Où sont les femmes dans la « tech  » ?

Il y a 20-30 ans, il y avait des femmes qui entreprenaient des études d’informatique, d’électronique et aujourd’hui, on s’aperçoit qu’il y en a de moins en moins. Alors qu’avant il y avait beaucoup d’informaticiennes et de nos jours leur nombre diminue. Il y a 3-4 ans, j’avais eu une discussion avec une directrice de recrutement d’une école d’informatique sur la région qui me disait de venir intervenir pour justement ouvrir un peu.
Elle me disait qu’aujourd’hui le problème ce n’était pas tant les étudiantes, mais les parents. Quand ils arrivent et voient tous ces garçons et aucune fille, ils n’ont pas spécialement envie que leur fille se retrouve seule face à ces garçons.
Et c’est aussi les garçons, les étudiants masculins qui, quand ils voient une fille arriver, lui font comprendre qu’elle n’est pas à sa place.

Le matin il faut se lever en ayant plaisir à aller travailler.
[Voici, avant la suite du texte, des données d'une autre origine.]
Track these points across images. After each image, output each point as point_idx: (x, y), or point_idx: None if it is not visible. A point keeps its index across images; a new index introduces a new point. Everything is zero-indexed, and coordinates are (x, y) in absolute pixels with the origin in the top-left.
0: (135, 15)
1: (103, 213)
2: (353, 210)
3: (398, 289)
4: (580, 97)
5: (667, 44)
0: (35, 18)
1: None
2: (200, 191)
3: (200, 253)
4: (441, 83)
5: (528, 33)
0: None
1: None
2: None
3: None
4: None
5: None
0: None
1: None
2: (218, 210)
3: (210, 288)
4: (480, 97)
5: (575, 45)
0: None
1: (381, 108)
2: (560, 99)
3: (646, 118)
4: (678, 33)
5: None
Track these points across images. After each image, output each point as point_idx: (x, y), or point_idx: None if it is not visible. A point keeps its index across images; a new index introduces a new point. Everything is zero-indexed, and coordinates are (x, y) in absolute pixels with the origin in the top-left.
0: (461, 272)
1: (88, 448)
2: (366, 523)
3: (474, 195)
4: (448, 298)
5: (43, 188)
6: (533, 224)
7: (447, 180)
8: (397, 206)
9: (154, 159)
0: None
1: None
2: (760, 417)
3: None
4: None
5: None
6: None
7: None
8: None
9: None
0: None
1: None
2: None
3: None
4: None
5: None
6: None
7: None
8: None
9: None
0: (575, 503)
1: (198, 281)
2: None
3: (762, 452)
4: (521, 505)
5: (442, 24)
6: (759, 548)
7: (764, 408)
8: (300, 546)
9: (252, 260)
Qu’est-ce qui vous motive ?

Ce qui me motive le matin ce sont mes enfants, j’ai deux filles, donc je n’ai pas trop le choix… Oui, ce sont elles, et de me demander : « quel monde je vais leur laisser ? quelle place elles vont réussir à trouver ? et dans quel environnement est-ce qu’elles évolueront ? » C’est de leur montrer l’exemple déjà parce que maman travaille, elle se bat aussi dans des associations à côté, de leur montrer qu’il y a des choses à faire. Si demain elles ont envie de devenir ingénieure en robotique, comme ma petite dernière a envie de faire ou alors devenir garagiste, qu’elles le fassent et qu’elles le fassent avec bonheur.
Ce que je leur dis tous les jours, c’est que le matin il faut se lever en ayant plaisir à aller travailler. C’est-à-dire aimer son travail et son environnement.